TEXT SEGMENT:
= = = = = = =

The adjustable headrest system may further include a universally attachable mounting plate. An embodiment of the mounting plate uses a two bolt design for ease of attachment to the back of a chair.

Each of the linear translation assemblies and rotational assemblies are adapted to manually adjust their starting positions with respect to the rest of the adjustable headrest system. As a result, the headrest can be adjusted in the respective specified linear direction of each linear translation assembly and rotationally around the respective specified axis of each rotational assembly.

In an embodiment, the headrest is moved by a vertical linear translation assembly, a first horizontal linear translation assembly, a pitch rotational assembly and a yaw rotational assembly. The vertical linear translation assembly includes a vertical linear servo actuator which is adapted to adjust the height of the headrest. The first horizontal linear translation assembly includes a horizontal linear servo actuator which is adapted to adjust the location of the headrest in a horizontal direction in line with the forward facing headrest. The pitch rotational assembly includes a pitch rotational servo actuator which is adapted to adjust the pitch of the headrest. The yaw rotational assembly includes a yaw rotational servo actuator which is adapted to adjust the yaw of the headrest. An actuator controller is in communication with the vertical linear servo actuator, the first horizontal linear servo actuator, the pitch rotational servo actuator and the yaw rotational servo actuator. The actuator controller is in wireless communication with a mobile device, wireless remote, handheld computer device or any other controlling device configured to communicate with the actuator controller.

= = = = = = =

[Collected data]
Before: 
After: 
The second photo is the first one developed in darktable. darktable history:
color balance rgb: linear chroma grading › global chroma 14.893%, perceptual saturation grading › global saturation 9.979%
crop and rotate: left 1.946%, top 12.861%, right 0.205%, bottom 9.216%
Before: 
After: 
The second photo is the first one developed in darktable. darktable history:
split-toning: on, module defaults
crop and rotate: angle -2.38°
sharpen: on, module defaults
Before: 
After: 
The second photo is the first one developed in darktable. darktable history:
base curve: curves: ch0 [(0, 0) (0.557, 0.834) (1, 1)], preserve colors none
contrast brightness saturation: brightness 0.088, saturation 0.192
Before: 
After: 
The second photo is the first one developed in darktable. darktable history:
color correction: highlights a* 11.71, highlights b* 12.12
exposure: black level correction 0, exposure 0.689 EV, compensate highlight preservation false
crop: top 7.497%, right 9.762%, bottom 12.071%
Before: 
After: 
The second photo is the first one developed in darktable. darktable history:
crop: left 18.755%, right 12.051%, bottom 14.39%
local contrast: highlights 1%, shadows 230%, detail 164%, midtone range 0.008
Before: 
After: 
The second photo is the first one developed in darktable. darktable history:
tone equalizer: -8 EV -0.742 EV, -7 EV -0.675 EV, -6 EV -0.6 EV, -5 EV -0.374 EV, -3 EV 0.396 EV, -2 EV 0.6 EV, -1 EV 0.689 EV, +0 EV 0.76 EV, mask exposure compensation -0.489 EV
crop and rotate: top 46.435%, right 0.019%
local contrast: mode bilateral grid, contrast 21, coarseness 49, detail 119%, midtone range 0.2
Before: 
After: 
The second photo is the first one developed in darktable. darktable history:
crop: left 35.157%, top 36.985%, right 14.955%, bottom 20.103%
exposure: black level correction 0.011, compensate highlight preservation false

= = = = = = =

PROBLEM DESCRIPTION: Transcribe the section of the adjustable headrest passage above from "The adjustable headrest system may" to "each rotational assembly.".

THE SOLUTION:
The adjustable headrest system may further include a universally attachable mounting plate. An embodiment of the mounting plate uses a two bolt design for ease of attachment to the back of a chair.

Each of the linear translation assemblies and rotational assemblies are adapted to manually adjust their starting positions with respect to the rest of the adjustable headrest system. As a result, the headrest can be adjusted in the respective specified linear direction of each linear translation assembly and rotationally around the respective specified axis of each rotational assembly.